* _WHAT THE EXERCISE ASKS_: Edit the court decision from "In labor cases, the" to "Relations Commission (NLRC)." by changing "lenity" to "leniency", and give that stretch again.

DOCUMENT EXTRACT START

G.R. No. 162021, June 16, 2014 - MEGA MAGAZINE PUBLICATIONS, INC., JERRY TIU, AND SARITA V. YAP, Petitioners, v. MARGARET A. DEFENSOR, Respondent.

PHILIPPINE SUPREME COURT DECISIONS

FIRST DIVISION

G.R. No. 162021, June 16, 2014

MEGA MAGAZINE PUBLICATIONS, INC., JERRY TIU, AND SARITA V. YAP, Petitioners, v. MARGARET A. DEFENSOR, Respondent.

D E C I S I O N

BERSAMIN, J.:

In labor cases, the rules on the degree of proof are enforced not as stringently as in other cases in order to better serve the higher ends of justice. This lenity is intended to afford to the employee every opportunity to level the playing field.

The Case

Being now assailed is the amended decision promulgated on November 19, 2003,1 whereby the Court of Appeals (CA) reconsidered its original disposition, and granted the petition for certiorari filed by respondent Margaret A. Defensor (respondent) by annulling and setting aside the adverse resolutions dated July 31, 2002 and March 31, 2003 issued by the National Labor Relations Commission (NLRC).

Antecedents

Petitioner Mega Magazine Publications, Inc. (MMPI) first employed the respondent as an Associate Publisher in 1996, and later promoted her as a Group Publisher with a monthly salary of P60,000.00.2

In a memorandum dated February 25, 1999, the respondent proposed to MMPI’s Executive Vice-President Sarita V. Yap (Yap) year-end commissions for herself and a special incentive plan for the Sales Department.3 The proposed schedule of the respondent’s commissions would be as follows:

1. MMPI Total revenue at P28-P29 M
0.05% outright commission
2. MMPI Total revenue at P30-P34 M
0.075% outright commission
3. MMPI Total revenue at P35-P38 M
0.1% outright commission
4. MMPI Total revenue at P39-P41 M
0.1% outright commission
5. MMPI Total revenue at P41M up
0.1% outright commission

while the proposed schedule of the special incentive plan would be the following:

1. MMPI Total revenue at P28-P29 M
P5,000 each by year-end
2. MMPI Total revenue at P30-P34 M
P7,000 each by year-end
3. MMPI Total revenue at P35-P38 M
P8,500 each by year-end
4. MMPI Total revenue at P39-P41 M
P10,000 each by year-end
5. MMPI Total revenue at P41M up
P10,000 each by year-end Plus
incentive trip abroad

Yap made marginal notes of her counter-proposals on her copy of the respondent’s memorandum dated February 25, 1999 itself,4 crossing out proposed items 1 and 2 from the schedule of the respondent’s commissions, and proposing instead that outright commissions be at 0.1% of P35-P38 million in accordance with proposed item 3; and crossing out proposed items 1 and 2 from the schedule of the special incentive plan, and writing “start here” and “stet” in reference to item 3. Yap also wrote on the memorandum: “Marge, if everything is ok w/ you, draft something for me to sign …”; “You can also announce that at 5 M net for MMPI [acc to my computation, achievable if they only meet their month min. quota] we can declare 14th month pay for entire company.”5

The respondent sent another memorandum on April 5, 1999 setting out the 1999 advertisement sales, target and commissions, and proposing that the schedule of her outright commissions should start at .05% of P34.5 million total revenue, or P175,000.00;6 and further proposing that the special incentives be given when total revenues reached P35-P38 million.

DOCUMENT EXTRACT END
INFORMATION START

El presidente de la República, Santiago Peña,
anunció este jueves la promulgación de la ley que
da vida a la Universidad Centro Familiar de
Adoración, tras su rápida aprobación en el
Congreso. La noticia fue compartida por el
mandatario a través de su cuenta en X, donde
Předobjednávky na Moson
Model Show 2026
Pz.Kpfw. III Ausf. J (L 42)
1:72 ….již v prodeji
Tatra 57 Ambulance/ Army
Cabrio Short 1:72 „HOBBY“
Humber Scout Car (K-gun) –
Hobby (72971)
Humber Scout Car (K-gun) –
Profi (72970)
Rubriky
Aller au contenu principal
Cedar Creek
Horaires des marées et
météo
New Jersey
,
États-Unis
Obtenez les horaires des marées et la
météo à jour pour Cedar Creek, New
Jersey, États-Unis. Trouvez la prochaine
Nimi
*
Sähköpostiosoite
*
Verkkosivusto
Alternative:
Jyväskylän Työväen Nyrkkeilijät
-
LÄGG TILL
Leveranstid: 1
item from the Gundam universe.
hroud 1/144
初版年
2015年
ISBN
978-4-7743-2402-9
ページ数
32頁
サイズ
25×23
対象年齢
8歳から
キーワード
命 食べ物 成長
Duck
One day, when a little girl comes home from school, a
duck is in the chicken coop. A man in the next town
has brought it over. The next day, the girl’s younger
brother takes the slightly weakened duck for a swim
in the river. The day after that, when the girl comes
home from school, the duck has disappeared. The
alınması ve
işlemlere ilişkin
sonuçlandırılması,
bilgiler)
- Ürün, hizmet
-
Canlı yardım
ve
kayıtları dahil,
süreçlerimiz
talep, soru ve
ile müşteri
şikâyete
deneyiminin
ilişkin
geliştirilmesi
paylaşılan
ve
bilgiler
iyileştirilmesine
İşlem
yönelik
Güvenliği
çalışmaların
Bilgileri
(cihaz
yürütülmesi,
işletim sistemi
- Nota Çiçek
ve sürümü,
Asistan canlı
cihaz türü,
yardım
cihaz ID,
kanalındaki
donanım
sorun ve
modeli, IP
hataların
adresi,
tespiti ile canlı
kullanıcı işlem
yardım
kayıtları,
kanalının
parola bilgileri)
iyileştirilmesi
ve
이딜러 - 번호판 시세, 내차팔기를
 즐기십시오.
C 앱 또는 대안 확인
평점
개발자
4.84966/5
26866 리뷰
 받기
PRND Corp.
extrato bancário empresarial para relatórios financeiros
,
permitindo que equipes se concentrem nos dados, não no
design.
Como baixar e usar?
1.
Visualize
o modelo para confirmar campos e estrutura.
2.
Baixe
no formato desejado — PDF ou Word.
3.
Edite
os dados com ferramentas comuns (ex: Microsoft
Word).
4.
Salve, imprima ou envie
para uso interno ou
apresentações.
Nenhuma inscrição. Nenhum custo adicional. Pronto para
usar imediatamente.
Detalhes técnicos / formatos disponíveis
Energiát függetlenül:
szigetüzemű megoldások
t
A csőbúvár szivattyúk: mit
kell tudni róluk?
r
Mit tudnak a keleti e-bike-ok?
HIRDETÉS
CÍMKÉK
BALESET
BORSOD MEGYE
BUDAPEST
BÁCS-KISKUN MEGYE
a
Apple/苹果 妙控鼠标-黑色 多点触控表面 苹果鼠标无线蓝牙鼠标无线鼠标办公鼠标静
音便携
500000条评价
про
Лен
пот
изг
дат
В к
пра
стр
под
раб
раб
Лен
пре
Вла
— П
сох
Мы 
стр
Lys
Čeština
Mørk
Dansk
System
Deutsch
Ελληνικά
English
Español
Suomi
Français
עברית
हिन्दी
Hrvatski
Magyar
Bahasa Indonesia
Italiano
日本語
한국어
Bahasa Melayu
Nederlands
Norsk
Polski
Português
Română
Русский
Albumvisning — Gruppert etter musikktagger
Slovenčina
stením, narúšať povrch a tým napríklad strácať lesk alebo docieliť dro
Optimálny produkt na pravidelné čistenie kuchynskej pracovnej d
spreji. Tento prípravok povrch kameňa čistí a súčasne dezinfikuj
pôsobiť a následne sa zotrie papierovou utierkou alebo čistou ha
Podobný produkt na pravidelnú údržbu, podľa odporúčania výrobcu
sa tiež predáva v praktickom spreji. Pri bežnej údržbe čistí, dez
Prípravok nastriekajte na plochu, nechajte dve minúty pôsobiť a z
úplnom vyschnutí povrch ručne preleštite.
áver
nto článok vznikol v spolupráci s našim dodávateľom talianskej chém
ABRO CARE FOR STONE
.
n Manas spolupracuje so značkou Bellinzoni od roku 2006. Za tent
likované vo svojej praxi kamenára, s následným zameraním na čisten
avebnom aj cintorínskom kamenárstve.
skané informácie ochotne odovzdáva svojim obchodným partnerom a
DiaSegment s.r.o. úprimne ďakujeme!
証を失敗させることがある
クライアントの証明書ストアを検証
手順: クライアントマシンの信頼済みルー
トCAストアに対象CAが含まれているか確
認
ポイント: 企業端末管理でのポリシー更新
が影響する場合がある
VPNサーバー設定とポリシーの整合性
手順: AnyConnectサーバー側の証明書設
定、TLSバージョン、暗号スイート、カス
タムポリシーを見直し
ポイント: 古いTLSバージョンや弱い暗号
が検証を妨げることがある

INFORMATION END

* _ANSWER BELOW_:
In labor cases, the rules on the degree of proof are enforced not as stringently as in other cases in order to better serve the higher ends of justice. This leniency is intended to afford to the employee every opportunity to level the playing field.

The Case

Being now assailed is the amended decision promulgated on November 19, 2003,1 whereby the Court of Appeals (CA) reconsidered its original disposition, and granted the petition for certiorari filed by respondent Margaret A. Defensor (respondent) by annulling and setting aside the adverse resolutions dated July 31, 2002 and March 31, 2003 issued by the National Labor Relations Commission (NLRC).